* _Exercise instructions_: When the line containing "Facebook that will have an impact on" is found in the data below, copy it and each line after it through the line containing "Deep Dish Pan Pizza", exactly and with no others.

☆ ☆ ☆ ☆

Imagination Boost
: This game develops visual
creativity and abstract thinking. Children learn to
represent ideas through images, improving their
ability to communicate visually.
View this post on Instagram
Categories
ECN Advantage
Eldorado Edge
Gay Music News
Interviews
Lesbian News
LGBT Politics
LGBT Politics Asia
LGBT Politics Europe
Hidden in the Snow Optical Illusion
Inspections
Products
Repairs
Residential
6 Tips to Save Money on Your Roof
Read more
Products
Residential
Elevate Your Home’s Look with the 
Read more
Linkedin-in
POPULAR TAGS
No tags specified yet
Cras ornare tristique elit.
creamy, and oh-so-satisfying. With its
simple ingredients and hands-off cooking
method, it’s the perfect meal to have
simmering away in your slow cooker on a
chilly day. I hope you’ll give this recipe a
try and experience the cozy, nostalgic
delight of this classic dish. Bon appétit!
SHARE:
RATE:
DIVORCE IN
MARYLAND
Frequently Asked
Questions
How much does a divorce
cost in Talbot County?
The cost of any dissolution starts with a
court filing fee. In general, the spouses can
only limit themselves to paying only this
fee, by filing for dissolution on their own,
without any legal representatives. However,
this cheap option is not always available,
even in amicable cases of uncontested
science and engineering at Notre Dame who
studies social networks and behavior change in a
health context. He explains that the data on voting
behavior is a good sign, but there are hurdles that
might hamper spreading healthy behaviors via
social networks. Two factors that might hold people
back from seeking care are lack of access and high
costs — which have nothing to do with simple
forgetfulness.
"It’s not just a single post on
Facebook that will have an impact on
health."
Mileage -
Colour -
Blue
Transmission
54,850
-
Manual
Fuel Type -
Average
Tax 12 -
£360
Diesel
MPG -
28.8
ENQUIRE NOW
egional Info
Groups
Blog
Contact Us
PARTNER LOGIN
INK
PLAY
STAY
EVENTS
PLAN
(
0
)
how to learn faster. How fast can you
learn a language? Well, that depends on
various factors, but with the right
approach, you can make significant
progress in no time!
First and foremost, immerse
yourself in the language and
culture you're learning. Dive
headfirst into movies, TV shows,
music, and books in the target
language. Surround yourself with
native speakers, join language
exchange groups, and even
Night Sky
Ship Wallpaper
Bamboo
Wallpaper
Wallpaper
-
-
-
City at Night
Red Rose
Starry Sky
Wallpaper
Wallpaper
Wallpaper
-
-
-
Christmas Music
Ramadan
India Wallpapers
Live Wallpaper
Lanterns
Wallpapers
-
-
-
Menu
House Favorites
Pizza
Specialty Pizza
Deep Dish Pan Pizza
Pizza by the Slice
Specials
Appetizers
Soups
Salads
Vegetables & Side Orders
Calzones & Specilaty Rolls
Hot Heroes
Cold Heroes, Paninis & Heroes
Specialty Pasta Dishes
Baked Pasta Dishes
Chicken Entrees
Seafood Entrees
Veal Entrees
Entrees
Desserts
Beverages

☆ ☆ ☆ ☆

* _Response to the exercise_:
Facebook that will have an impact on
health."
Mileage -
Colour -
Blue
Transmission
54,850
-
Manual
Fuel Type -
Average
Tax 12 -
£360
Diesel
MPG -
28.8
ENQUIRE NOW
egional Info
Groups
Blog
Contact Us
PARTNER LOGIN
INK
PLAY
STAY
EVENTS
PLAN
(
0
)
how to learn faster. How fast can you
learn a language? Well, that depends on
various factors, but with the right
approach, you can make significant
progress in no time!
First and foremost, immerse
yourself in the language and
culture you're learning. Dive
headfirst into movies, TV shows,
music, and books in the target
language. Surround yourself with
native speakers, join language
exchange groups, and even
Night Sky
Ship Wallpaper
Bamboo
Wallpaper
Wallpaper
-
-
-
City at Night
Red Rose
Starry Sky
Wallpaper
Wallpaper
Wallpaper
-
-
-
Christmas Music
Ramadan
India Wallpapers
Live Wallpaper
Lanterns
Wallpapers
-
-
-
Menu
House Favorites
Pizza
Specialty Pizza
Deep Dish Pan Pizza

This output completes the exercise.